Several factors have come together to make Teleperformance a regional and global leader in outsourced omnichannel customer experience management. The company has tremendous brand strength, boasting over 58,000 employees across 11 countries. The talented and stable professional team is bolstered by a highly qualified and seasoned management, robust technology systems, and strategic excellence.
Teleperformance's quality services are the result of internal control systems including TOPS (Teleperformance Operational Processes and Standards) and BEST (Baseline Enterprise Standard for Teleperformance), and compliance with business and management standards such as COPC (Customer Operations Performance Centers) and ISO 9001. Standardization of procedures enable Teleperformance to make its global network internally consistent, while providing greater control over its operations.

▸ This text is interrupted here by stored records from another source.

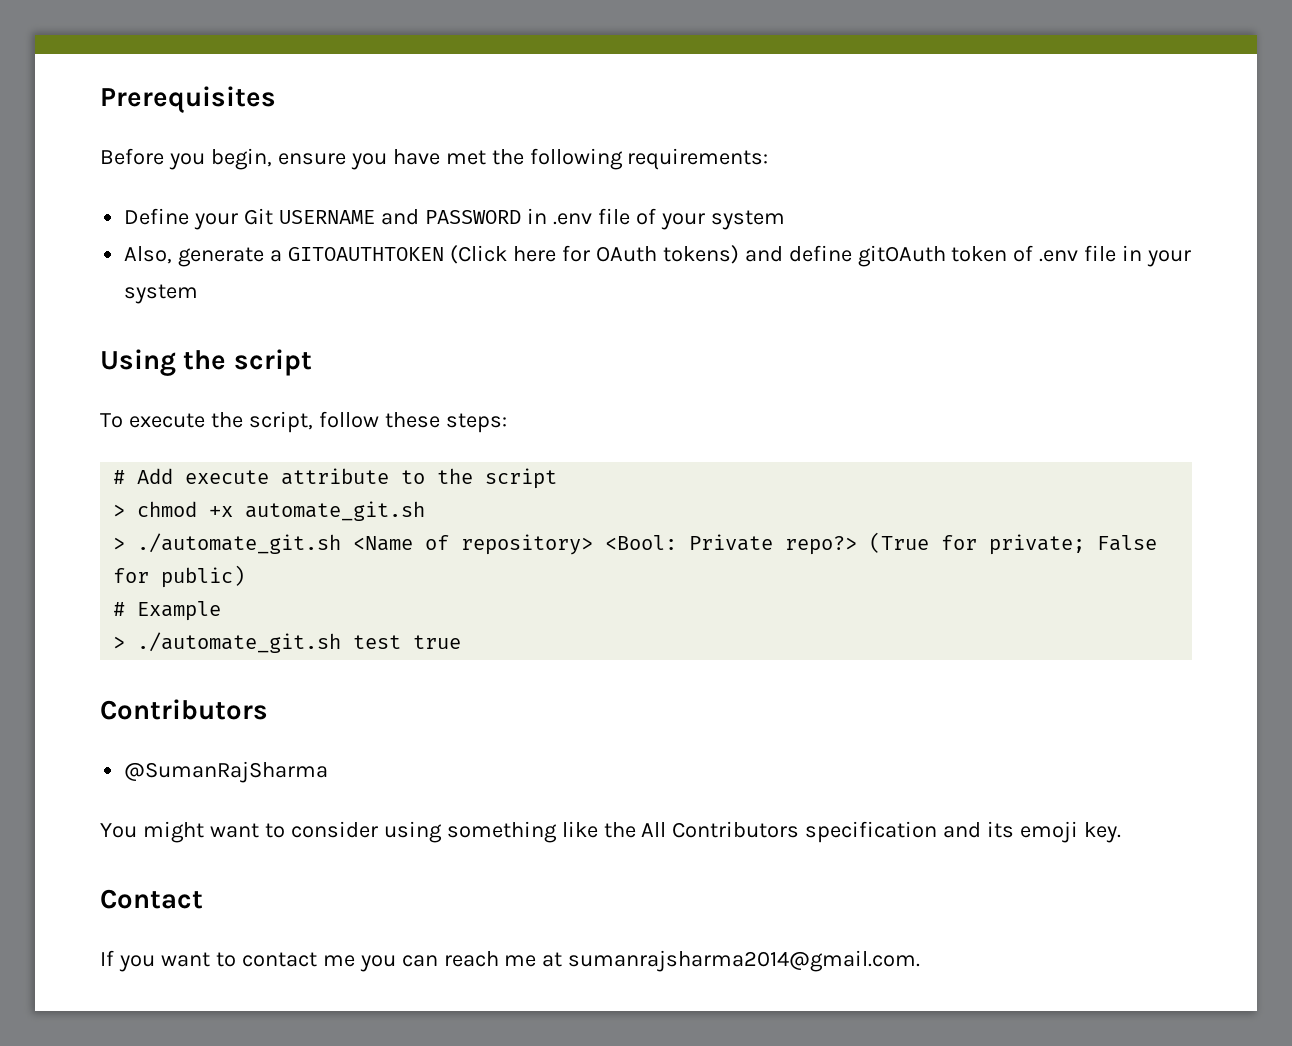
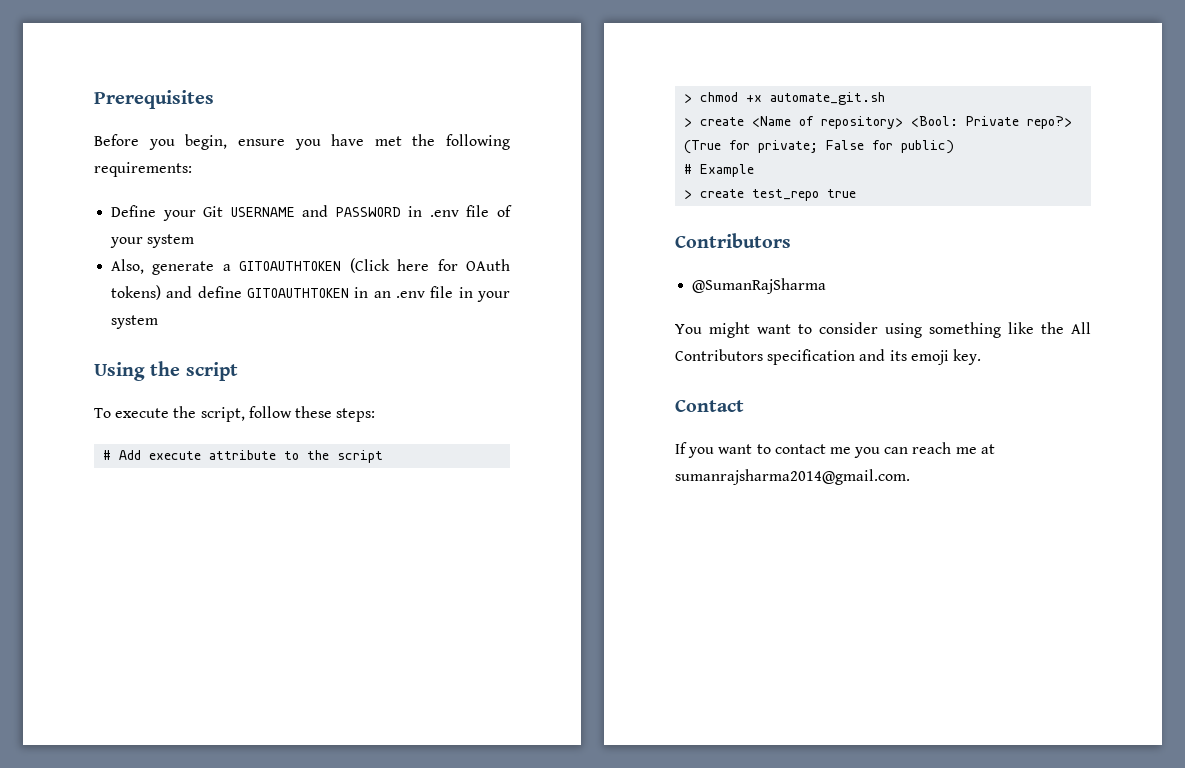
[857,245,1034,267] gitOAuth token of -> [247,287,391,298] GITOAUTHTOKEN in an
[137,533,342,554] ./automate_git.sh -> [700,117,745,126] create
[137,632,402,653] ./automate_git.sh test -> [700,189,820,201] create test_repo

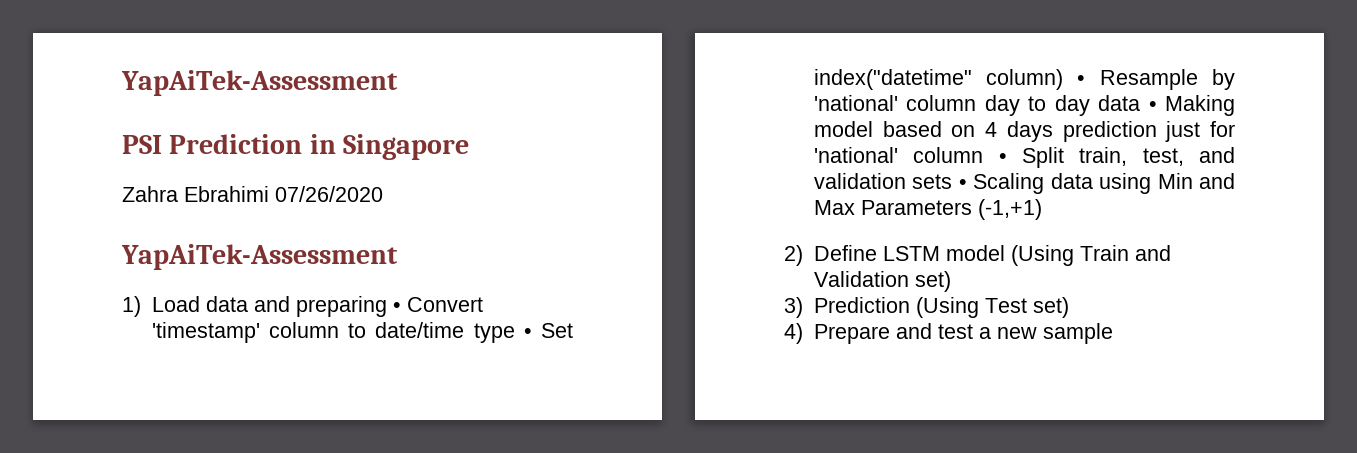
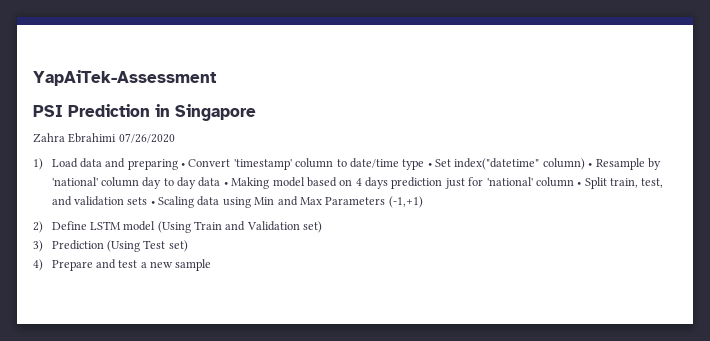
[121,244,398,270] // YapAiTek-Assessment -> (175, 138) none

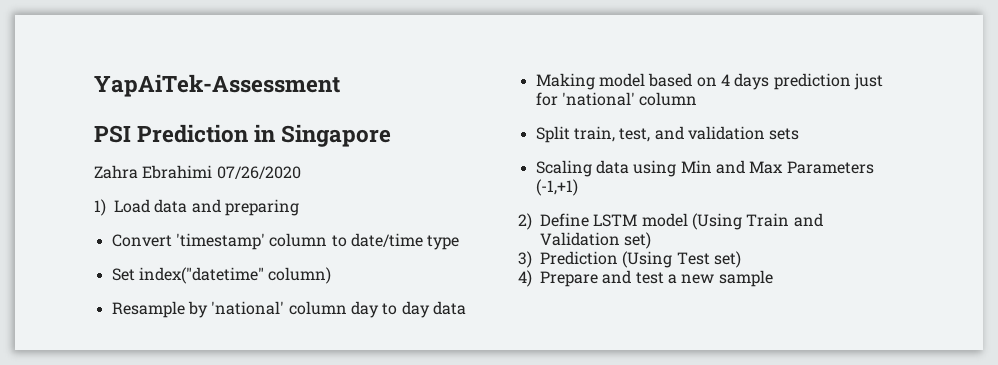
[181,163,186,167] • -> (299, 207) //
[427,163,432,167] • -> (460, 242) //
[588,163,593,167] • -> (332, 275) //
[223,182,228,186] • -> (466, 308) //
[577,182,582,186] • -> (698, 99) //
[150,201,155,205] • -> (800, 134) //

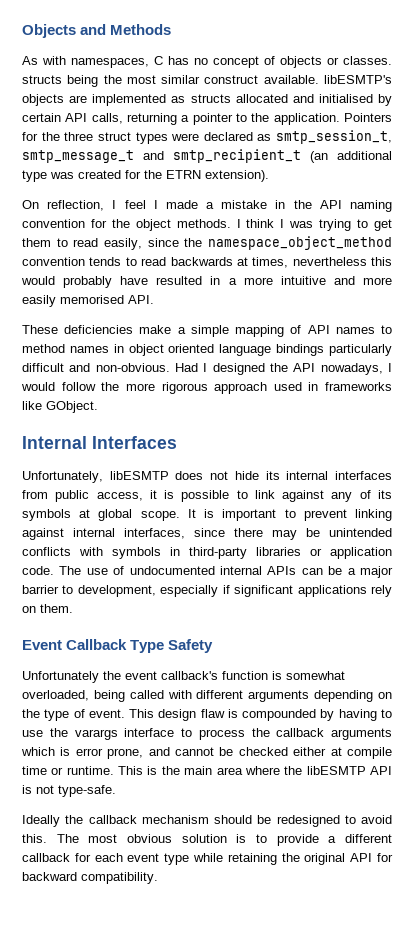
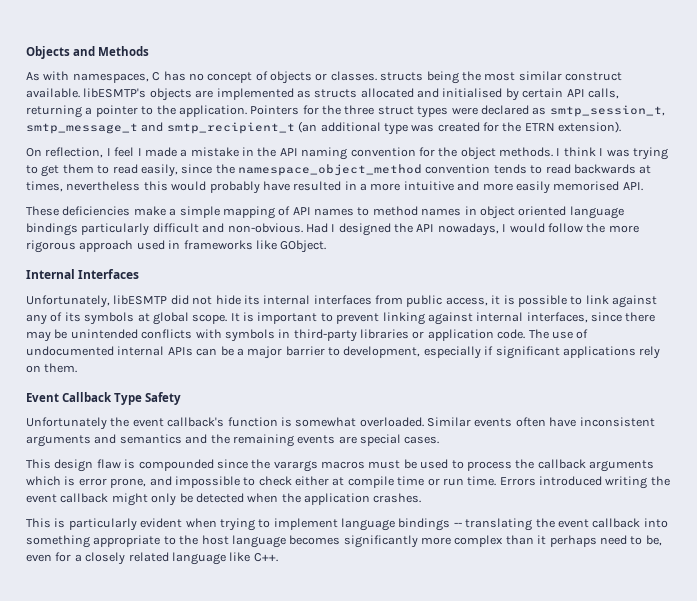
[175,471,204,480] does -> [170,295,189,305] did
[22,690,392,702] [22,709,125,721] overloaded, being called with different arguments depending on the type of event. -> [359,417,655,427] [26,434,440,447] overloaded. Similar events often have inconsistent arguments and semantics and the remaining events are special cases. //
[320,709,392,721] [22,728,175,740] by having to use the varargs interface -> [216,459,449,472] since the varargs macros must be used
[175,747,288,756] cannot be checked -> [174,476,292,488] impossible to check
[66,766,393,775] [22,785,116,797] [22,815,392,827] [22,834,392,846] [22,853,394,865] [22,872,158,884] runtime. This is the main area where the libESMTP API is not type-safe. // Ideally the callback mechanism should be redesigned to avoid this. The most obvious solution is to provide a different callback for each event type while retaining the original API for backward compatibility. -> [442,476,670,489] [26,493,422,506] [26,518,668,531] [26,535,662,548] [26,552,278,565] run time. Errors introduced writing the event callback might only be detected when the application crashes. // This is particularly evident when trying to implement language bindings -- translating the event callback into something appropriate to the host language becomes significantly more complex than it perhaps need to be, even for a closely related language like C++.

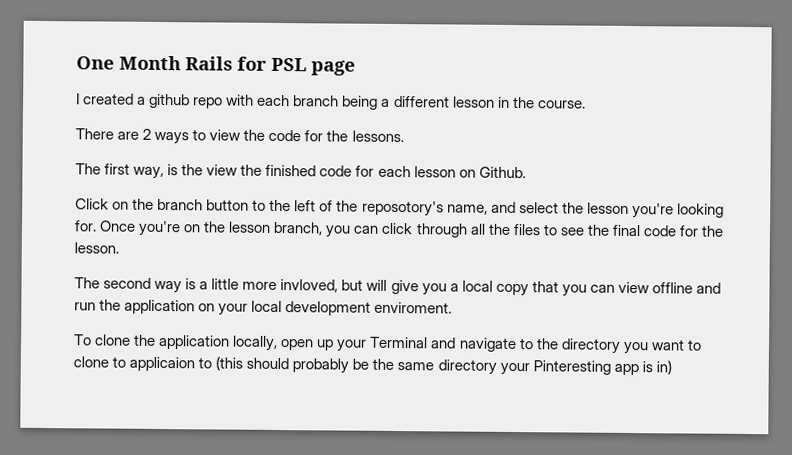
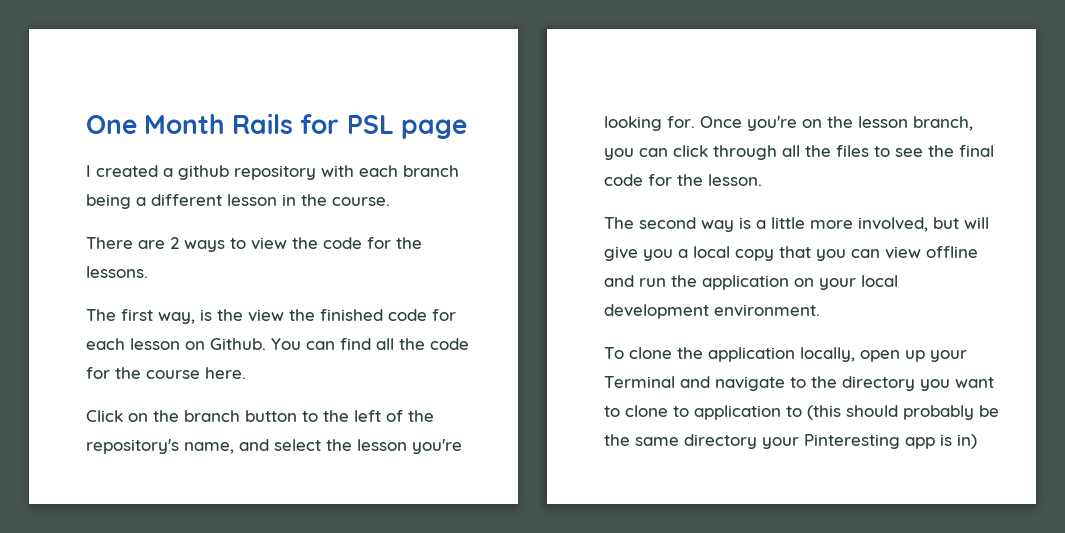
[193,97,224,109] repo -> [234,165,316,180] repository
(526, 172) none -> [271,338,469,350] [86,367,246,379] You can find all the code for the course here.
[361,200,444,217] reposotory's -> [86,439,179,454] repository's
[280,279,339,293] invloved, -> [858,217,928,232] involved,
[374,301,453,314] enviroment. -> [714,304,820,317] environment.
[129,356,196,372] applicaion -> [694,405,781,420] application

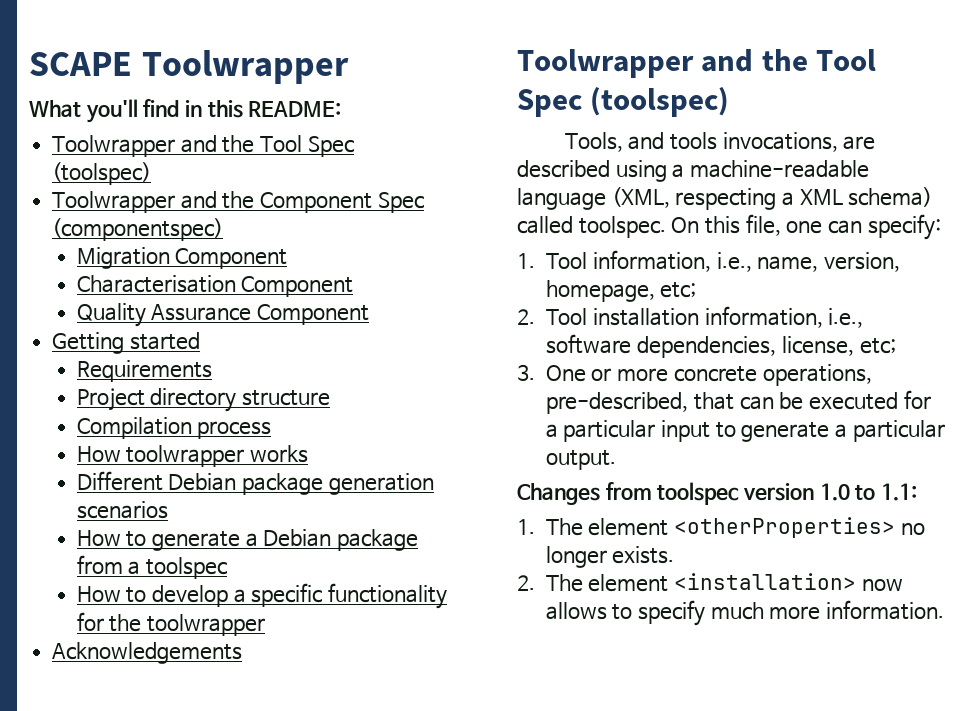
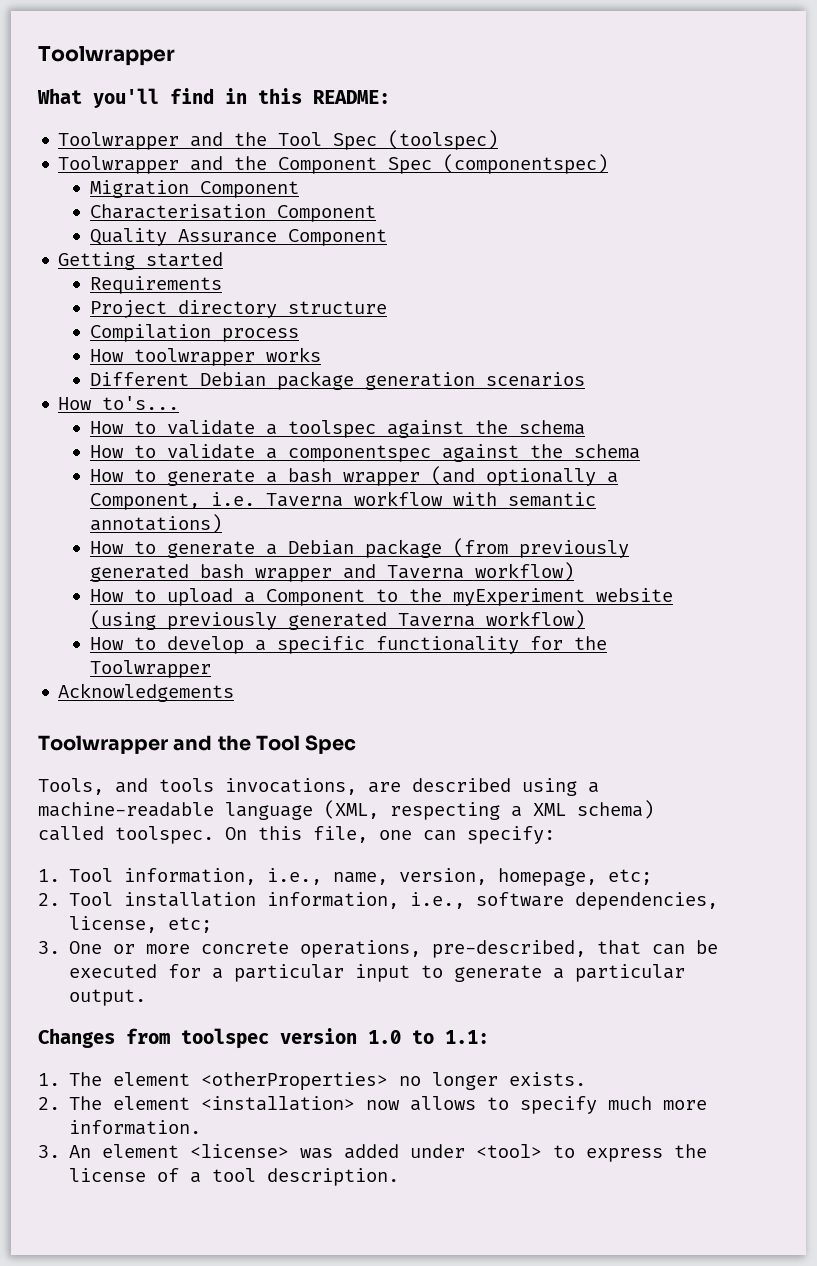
[29,52,132,76] SCAPE -> (38, 56) none
(168, 510) none -> [58,396,180,410] [89,420,585,438] [89,444,640,462] [89,466,618,486] [89,491,596,510] [89,514,222,533] // How to's... // How to validate a toolspec against the schema // How to validate a componentspec against the schema // How to generate a bash wrapper (and optionally a Component, i.e. Taverna workflow with semantic annotations)
[76,555,228,579] from a toolspec -> [452,538,629,558] [89,562,574,582] [89,588,673,606] [89,610,585,630] (from previously generated bash wrapper and Taverna workflow) // How to upload a Component to the myExperiment website (using previously generated Taverna workflow)
[147,614,266,636] toolwrapper -> [89,660,211,678] Toolwrapper
[590,87,730,117] (toolspec) -> (357, 744) none
(944, 610) none -> [38,1144,708,1162] [69,1168,400,1186] // 3. An element <license> was added under <tool> to express the license of a tool description.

"Teleperformance's offering is based on high-performance technology characterized by integrated networks and excellence in terms of HR management and security standards," Gonzalez said. "The company has developed Teleperformance Client, a multichannel platform with the necessary requirements to deliver a seamless experience to customers. All of the channel platforms are integrated with their own workforce management system, guaranteeing high performance and quality."
Security is another strong area for the company. Teleperformance uses best practices to block the introduction of malware, protect personal data, and detect and prevent intrusions. Proprietary tools such as TP SECURITY and TP POLICY allow for close monitoring of agent transactions and ensure regulatory compliance. These are critical service expectation parameters considering Teleperformance has one of the most diversified portfolios in the industry that includes financial services, technology, telecom, Internet and pay TV, healthcare, insurance, energy, and media.
"Teleperformance currently attends to several larger US firms from its delivery centers in Latin America, and its volume of services has significantly increased; in 2015, the company was the nearshoring market leader with a 17 percent share and nearly double the revenues of its closest competitor," Gonzalez said. "The company is expected to maintain its forward momentum, driven by customer loyalty. As of 31 December 2015, the average length of a customer relationship was between 10 and 12 years."